Don't Lose Control!
Make a Lasting Power of Attorney
We are all living longer which increases the risk that at some stage we may become unable to make our own financial or welfare decisions.
Quite rightly no one, not even your husband or wife, has access to your cash, investments or property without your permission. This can lead to untold expense and worry for your family who would need to make an application to the Court of Protection if you became unable to manage your finances or make welfare decisions through illness or accident.
Unless you've legally given permission to someone you trust to manage your affairs (your attorney), your assets may be frozen unless someone applies to the Court of Protection. This is a lengthy and expensive process. The person appointed by the Court (the Deputy) may not be the person you would have chosen and could even be an official. The Deputy may not have the powers, guidance or restrictions you would like them to have and must submit accounts to the Court each year. An application to the Court may be required each time the Deputy needs to make significant decisions which could prove expensive. Court fees will be due each year and will quickly mount up.

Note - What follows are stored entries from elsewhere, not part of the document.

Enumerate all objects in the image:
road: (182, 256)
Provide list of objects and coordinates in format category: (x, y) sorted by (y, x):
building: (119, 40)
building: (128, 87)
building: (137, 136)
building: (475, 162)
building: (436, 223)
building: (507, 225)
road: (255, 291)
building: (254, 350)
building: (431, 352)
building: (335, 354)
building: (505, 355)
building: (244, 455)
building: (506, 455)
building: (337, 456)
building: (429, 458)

A Lasting Power of Attorney is a document which allows you to plan ahead and appoint a trusted relative or friend to make decisions for you if you're unable to make decisions yourself. By choosing who you want to make decisions for you, a Lasting Power of Attorney puts you in control of decisions eventually being made on your behalf.
Using a Lasting Power of Attorney (Property and Affairs) you can appoint attorneys to make financial decisions including the buying and selling of your house, dealing with your tax affairs, operating bank accounts and claiming benefits on your behalf.
A Lasting Power of Attorney (Personal Welfare) allows you to choose attorneys to make decisions relating to your living accommodation and care, medical treatment and matters such as diet, dress and visitors.
Your attorney should be a person you know and trust. Your attorney must be at least 18 years of age and must not be bankrupt. You can choose more than one attorney. If you choose multiple attorneys, you must decide whether your attorneys must act together or can all act together but they can also act separately if they wish. If attorneys must act together, the power will end if one of them cannot act for any reason. You may appoint your attorneys together in respect of some matters and together and independently in respect of others.
You can name a replacement(s) in case an attorney is unable to or no longer wishes to continue acting for you.
You can include legally binding restrictions in your Lasting Powers of Attorney. This will prevent your attorney(s) making certain decisions for you. These decisions may still have to be made and other people will have to take them for you. This could be your doctor or care worker or the Court of Protection and a decision will be made in your best interests.
You may also give guidance to your attorney(s) in your Lasting Power of Attorney. This guidance is not legally binding but should be taken into account by your attorney(s) when making decisions for you.
A Lasting Power of Attorney can only be used after it has been registered with the Office of the Public Guardian. The registration can be carried out by you or by your attorney(s). We would advise you to register the form immediately to avoid delay as the registration process can take several months and any problems or objections can be more easily overcome.
You can change your mind and cancel the Lasting Power of Attorney at any time even after it has been registered if you have the mental capacity to do so. We can assist with the required formalities to revoke a Lasting Power of Attorney.
A Lasting Power of Attorney ceases on death at which point your Will takes effect.